Pershing Square Tontine Holdings (PSTH) Warrants, Explained
Pershing Square Tontine Holdings, Ltd. (PSTH) is a blank-check company. Another term for it is a SPAC. These are shell companies that are formed solely with the purpose of going public to raise investment capital and merge with another company.
Bill Ackman's PSTH is a SPAC that trades publicly on the New York Stock Exchange under the ticker symbol "PSTH." This particular SPAC also has warrants that are listed as PSTH.WS. What exactly are stock warrants and how do they work for PSTH?
What are stock warrants?
In general, stock warrants are options a company issues through a trading exchange that give investors the right to purchase shares at a specific price for a set time period. Warrants aren't the same as owning stock and they aren't an obligation to buy shares.
The SEC explains that with SPAC warrants, sometime after the IPO, the SPAC common stock and its warrants might start trading separately on an exchange with their own unique symbols. Therefore, it’s important for SPAC investors to know whether they’re buying units, common stock, or warrants.

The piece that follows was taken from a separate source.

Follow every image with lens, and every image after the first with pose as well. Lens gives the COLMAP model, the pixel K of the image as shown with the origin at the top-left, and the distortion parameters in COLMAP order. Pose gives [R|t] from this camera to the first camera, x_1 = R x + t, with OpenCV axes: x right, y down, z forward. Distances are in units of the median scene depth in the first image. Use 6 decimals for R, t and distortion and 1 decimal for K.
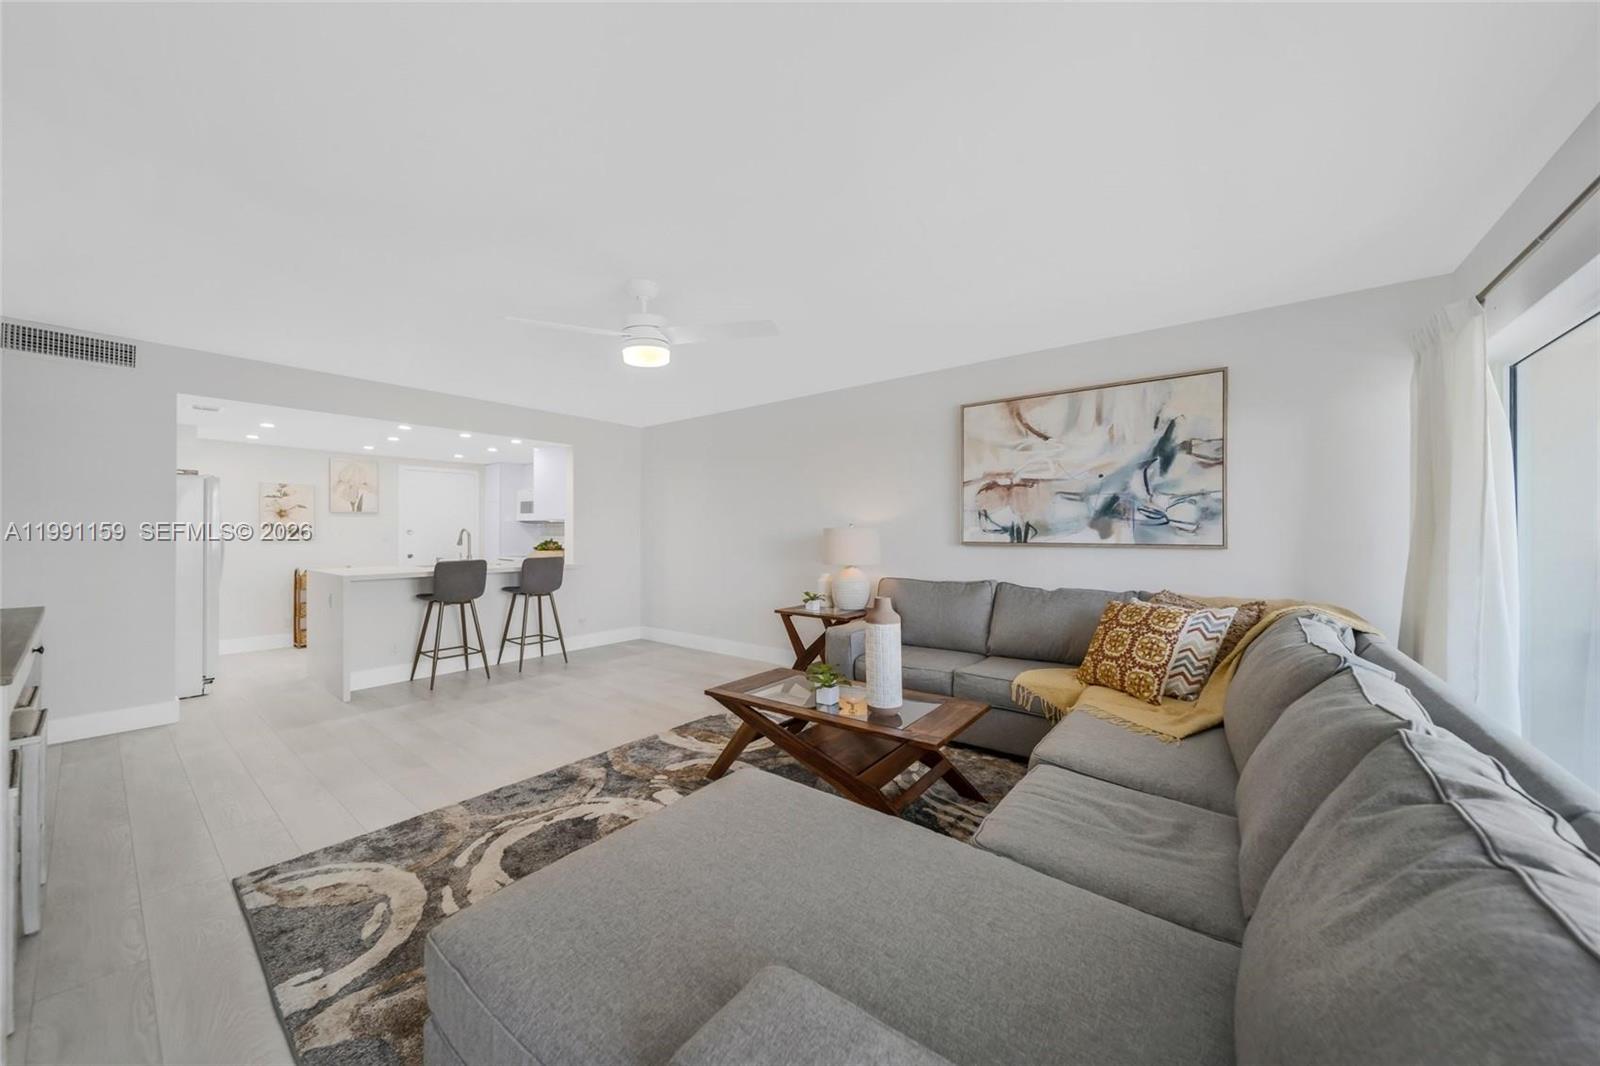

In SPACs, warrants are fairly common and the terms for warrants are laid out in the SPAC IPO filing. For PSTH SPAC warrants, the warrants per unit are set at 1/9, which means that each unit is worth 1/9th of a warrant. Investors must buy in multiples of nine because fractional share buying isn't permitted for this SPAC.
Bill Ackman and PSTH
Bill Ackman is the chairman and CEO of Pershing Square Tontine Holdings, Ltd. It's a $5 billion–$7 billion blank-check company. Pershing Square Capital Management, Ackman's company, has invested in companies like Chipotle, Starbucks, Berkshire Hathaway, and Lowe’s.
PSTH SPAC warrants
The warrants for PSTH have an exercise price of $23. Once exercisable, one warrant gives the holder the right to buy one share of PSTH in the future at that $23 price. The timeline before warrants expire can vary depending on the SPAC.
According to Wolves of Investing, the PSTH SPAC IPO date was July 22, 2020. The earliest that warrants will be exercisable is 12 months after that, or July 22, 2021. This also must be at least 30 days post-merger.

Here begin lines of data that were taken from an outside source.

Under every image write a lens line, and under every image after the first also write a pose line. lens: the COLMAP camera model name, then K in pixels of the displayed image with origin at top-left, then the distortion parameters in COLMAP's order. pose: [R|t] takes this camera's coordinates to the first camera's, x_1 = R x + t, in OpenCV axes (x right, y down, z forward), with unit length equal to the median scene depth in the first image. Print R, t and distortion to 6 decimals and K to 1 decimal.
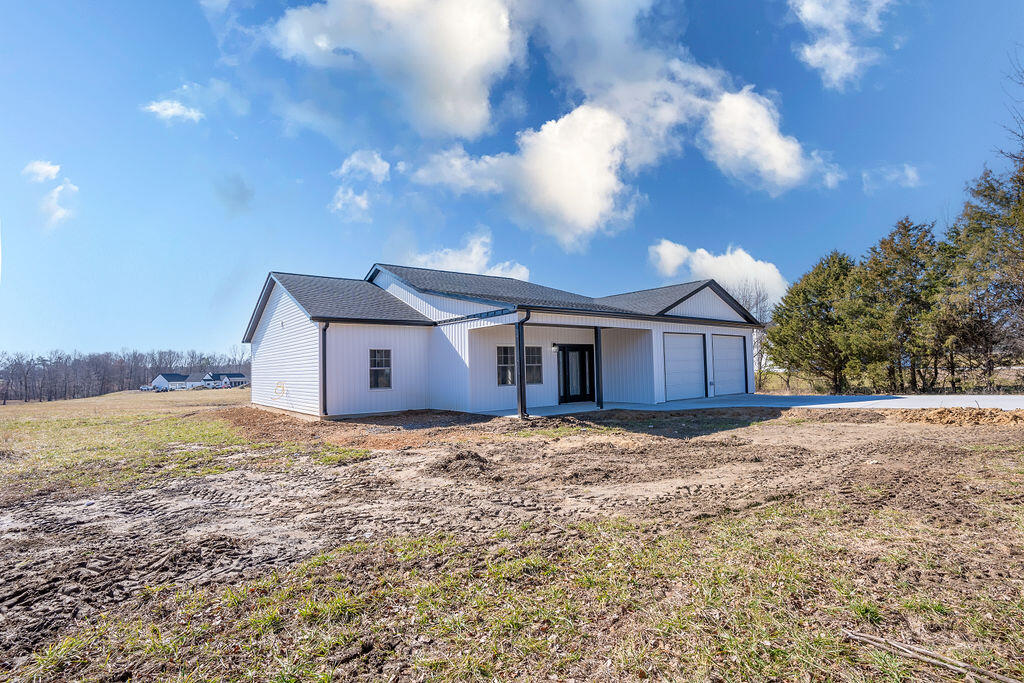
lens RADIAL K [[501.5, 0, 511.6], [0, 501.5, 350.7], [0, 0, 1]] dist [-0.072456, 0.029687]
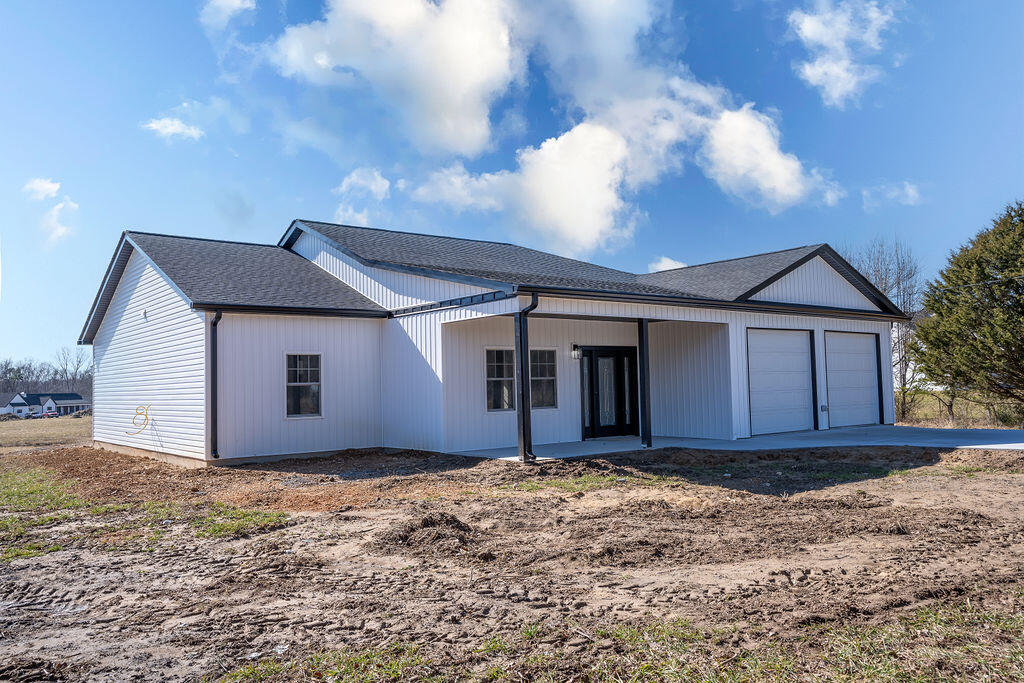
lens RADIAL K [[797.9, 0, 516.4], [0, 797.9, 340.3], [0, 0, 1]] dist [0.023745, 0.009855]
pose [[0.999955, 0.000543, 0.009477, -0.000241], [-0.000358, 0.999811, -0.019447, -0.001109], [-0.009485, 0.019443, 0.999766, -0.027481]]
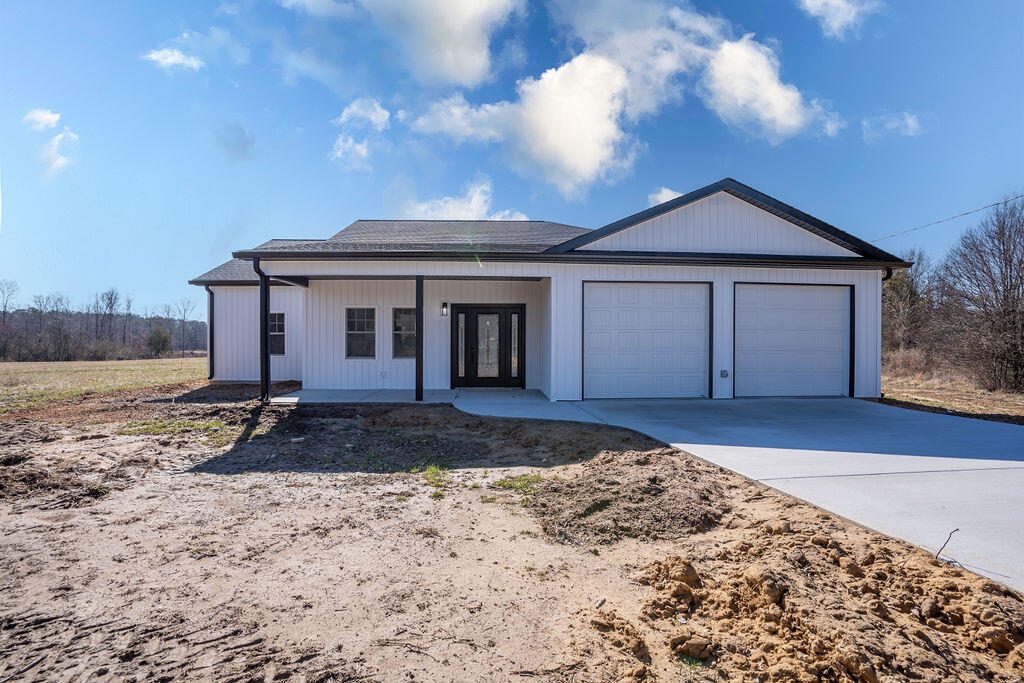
lens RADIAL K [[501.5, 0, 511.9], [0, 501.5, 340.5], [0, 0, 1]] dist [-0.072456, 0.029687]
pose [[0.820904, 0.027713, -0.570394, 0.683570], [0.000158, 0.998811, 0.048756, 0.004474], [0.571067, -0.040115, 0.819923, 0.559689]]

When PSTH SPAC warrants expire
The PSTH SPAC warrants are structured differently than what's typical for SPACs, according to Wolves of Investing. Generally, warrants for a SPAC expire if the SPAC ends up terminating before a merger can take place.
The PSTH SPAC has some other clauses about its warrants. Management will have the right to redeem warrants if the share price is at $36 or higher for 20 out of 30 trading days. A similar clause is in place for share prices of $20 and up for 20 out of 30 trading days.
Other SPACs usually have a share price of $10 and include a clause where management can redeem warrants if the price hits or exceeds $18 per share for a certain number of trading days.
If warrants aren't redeemed early, they usually expire five years after the merger of the SPAC with a target company. Investors who purchase warrants should be aware of the expiration date because warrants can become practically worthless if they expire.